WHAT TO PRODUCE: Rename "Servizi" to "Services" in the stretch of the listing from the line containing "ACCEDI A SKY GO" through the end, and write out those lines again with everything else left as it is.

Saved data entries
▼

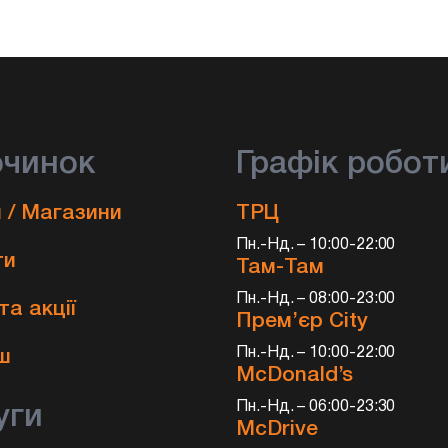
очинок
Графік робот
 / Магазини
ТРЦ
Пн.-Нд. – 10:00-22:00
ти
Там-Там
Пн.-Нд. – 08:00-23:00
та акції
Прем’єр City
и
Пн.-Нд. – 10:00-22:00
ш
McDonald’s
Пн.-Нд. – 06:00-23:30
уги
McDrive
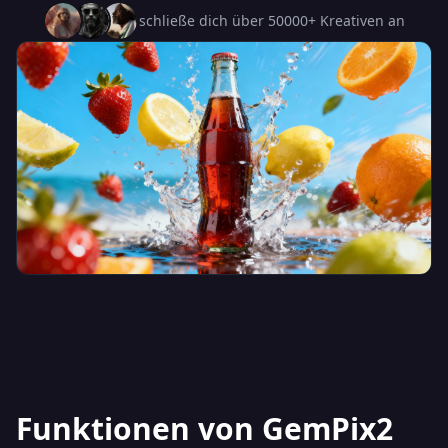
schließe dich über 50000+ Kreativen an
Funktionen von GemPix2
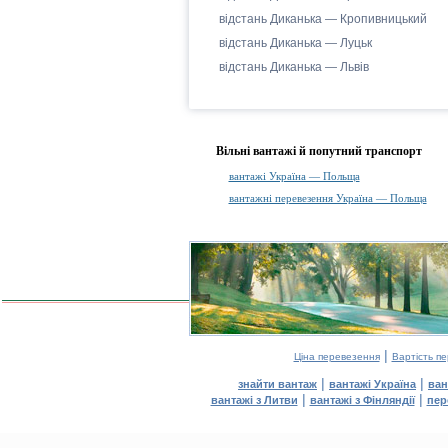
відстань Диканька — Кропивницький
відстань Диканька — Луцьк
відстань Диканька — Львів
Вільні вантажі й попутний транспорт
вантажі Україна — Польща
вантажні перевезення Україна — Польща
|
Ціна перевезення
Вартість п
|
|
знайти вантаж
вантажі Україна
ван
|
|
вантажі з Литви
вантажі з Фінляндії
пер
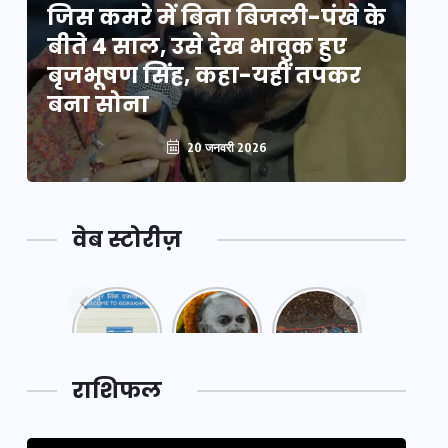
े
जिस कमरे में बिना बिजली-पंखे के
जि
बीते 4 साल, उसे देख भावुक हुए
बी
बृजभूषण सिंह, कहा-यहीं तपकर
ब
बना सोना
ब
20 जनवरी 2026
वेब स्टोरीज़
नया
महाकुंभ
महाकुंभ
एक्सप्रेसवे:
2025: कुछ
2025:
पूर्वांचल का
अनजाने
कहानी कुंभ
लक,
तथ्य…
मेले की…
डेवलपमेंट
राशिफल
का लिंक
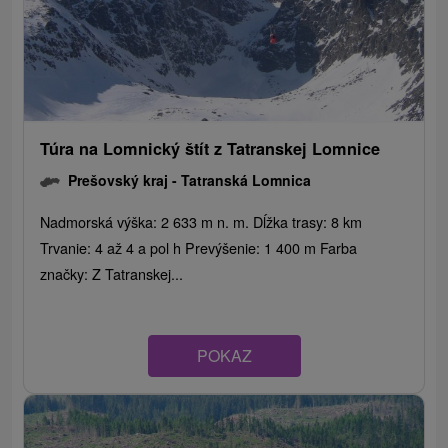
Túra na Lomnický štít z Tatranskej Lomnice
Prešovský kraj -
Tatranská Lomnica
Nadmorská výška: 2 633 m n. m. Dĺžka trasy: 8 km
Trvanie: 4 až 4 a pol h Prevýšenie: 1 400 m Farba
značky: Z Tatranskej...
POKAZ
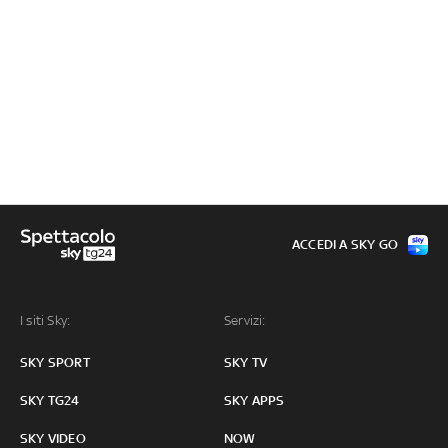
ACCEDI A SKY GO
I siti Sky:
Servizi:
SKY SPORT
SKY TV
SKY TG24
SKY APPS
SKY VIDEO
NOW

▲

ANSWER TO THIS EXERCISE:
ACCEDI A SKY GO
I siti Sky:
Services:
SKY SPORT
SKY TV
SKY TG24
SKY APPS
SKY VIDEO
NOW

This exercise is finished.